The latest analysis of data has detected what could be a somewhat elevated rate of Guillain-Barré syndrome, which can cause paralysis and death; Bell’s palsy, a temporary facial paralysis; and thrombocytopenia, which is a low level of blood platelets, officials reported Friday. The data is being collected through five of the networks the government is using to monitor people who were inoculated against the swine flu.
Officials stressed that it is far too early to know whether the vaccine was increasing the risk of those conditions or whether there is some other explanation, such as doctors identifying more cases because of the intensive effort to pinpoint any safety problems with the vaccine.
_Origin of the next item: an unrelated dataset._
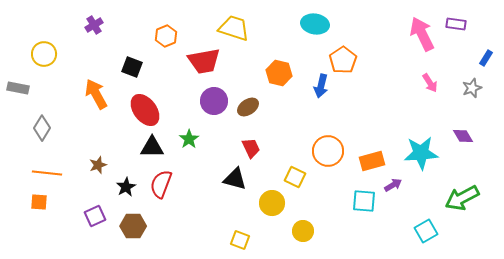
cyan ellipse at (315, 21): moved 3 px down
Based on the preliminary report, the Health and Human Services Department’s National Vaccine Advisory Committee, which has been charged with monitoring the vaccine’s safety, voted unanimously to follow up on the findings. “We’re at the first step of determining whether there is a problem,” Guthrie S. Birkhead, who chairs the committee, said during a teleconference in which a subcommittee of experts presented its latest findings on the data. “There’s a lot more work to determine whether there is.”
Marie McCormick, who led the subcommittee, said there was a good chance the indications of problems could disappear with further analysis. Even if the link with Guillain-Barrésyndrome is confirmed, the committee calculated the vaccine at most could be causing one extra case per 1 million people vaccinated.
“We have categorized this as a potential, not even a weak, signal,” McCormick said, adding that no signs of problems have been seen in the other networks of data the government has been analyzing.
Even if the possible risks turn out to be real, officials stressed that the danger of the flu remains far greater.